* _Task instructions_
Reproduce the lines below exactly, starting at the one containing "el rango de" and stopping at the final line.
Excerpted data below:
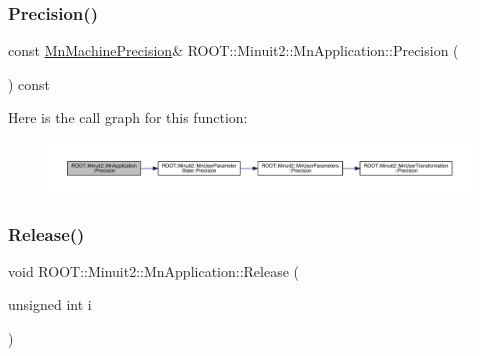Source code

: \subsubsection{\texorpdfstring{Precision()}{Precision()}\hspace{0.1cm}{\footnotesize\ttfamily [3/3]}}
{\footnotesize\ttfamily const \mbox{\hyperlink{classROOT_1_1Minuit2_1_1MnMachinePrecision}{Mn\+Machine\+Precision}}\& R\+O\+O\+T\+::\+Minuit2\+::\+Mn\+Application\+::\+Precision (\begin{DoxyParamCaption}{ }\end{DoxyParamCaption}) const\hspace{0.3cm}{\ttfamily [inline]}}

Here is the call graph for this function\+:
\nopagebreak
\begin{figure}[H]
\begin{center}
\leavevmode
\includegraphics[width=350pt]{df/dd5/classROOT_1_1Minuit2_1_1MnApplication_a8de6eb3be52721cec183ba830504e7bc_cgraph}
\end{center}
\end{figure}
\mbox{\label{classROOT_1_1Minuit2_1_1MnApplication_ab690313ed666d5a794a13b05054f5575}} 
\subsubsection{\texorpdfstring{Release()}{Release()}\hspace{0.1cm}{\footnotesize\ttfamily [1/6]}}
{\footnotesize\ttfamily void R\+O\+O\+T\+::\+Minuit2\+::\+Mn\+Application\+::\+Release (\begin{DoxyParamCaption}\item[{unsigned int}]{i }\end{DoxyParamCaption})}

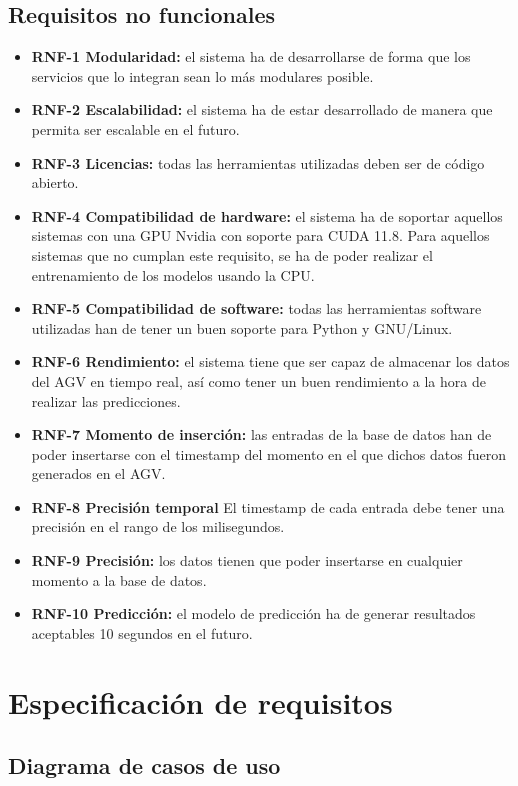 \subsection{Requisitos no funcionales}
\begin{itemize}
	\item \textbf{RNF-1 Modularidad:} el sistema ha de desarrollarse de forma que los servicios que lo integran sean lo más 
		modulares posible.
	\item \textbf{RNF-2 Escalabilidad:} el sistema ha de estar desarrollado de manera que permita ser escalable en el futuro.
	\item \textbf{RNF-3 Licencias:} todas las herramientas utilizadas deben ser de código abierto.
	\item \textbf{RNF-4 Compatibilidad de hardware:} el sistema ha de soportar aquellos sistemas con una GPU Nvidia con soporte para CUDA
		11.8. Para aquellos sistemas que no cumplan este requisito, se ha de poder realizar el entrenamiento de los modelos
		usando la CPU.
	\item \textbf{RNF-5 Compatibilidad de software:} todas las herramientas software utilizadas han de tener un buen soporte
		para Python y GNU/Linux.
	\item \textbf{RNF-6 Rendimiento:} el sistema tiene que ser capaz de almacenar los datos del AGV en tiempo real, así como
		tener un buen rendimiento a la hora de realizar las predicciones.
	\item \textbf{RNF-7 Momento de inserción:} las entradas de la base de datos han de poder insertarse con el timestamp del momento
		en el que dichos datos fueron generados en el AGV. 
    \item \textbf{RNF-8 Precisión temporal} El timestamp de cada entrada debe tener una precisión en el rango de
        los milisegundos.
	\item \textbf{RNF-9 Precisión:} los datos tienen que poder insertarse en cualquier momento a la base de datos.
	\item \textbf{RNF-10 Predicción:} el modelo de predicción ha de generar resultados aceptables 10 segundos en el futuro.
\end{itemize}

\section{Especificación de requisitos}

\subsection{Diagrama de casos de uso}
End of Excerpted data.
* _Exercise response_
    \item \textbf{RNF-8 Precisión temporal} El timestamp de cada entrada debe tener una precisión en el rango de
        los milisegundos.
	\item \textbf{RNF-9 Precisión:} los datos tienen que poder insertarse en cualquier momento a la base de datos.
	\item \textbf{RNF-10 Predicción:} el modelo de predicción ha de generar resultados aceptables 10 segundos en el futuro.
\end{itemize}

\section{Especificación de requisitos}

\subsection{Diagrama de casos de uso}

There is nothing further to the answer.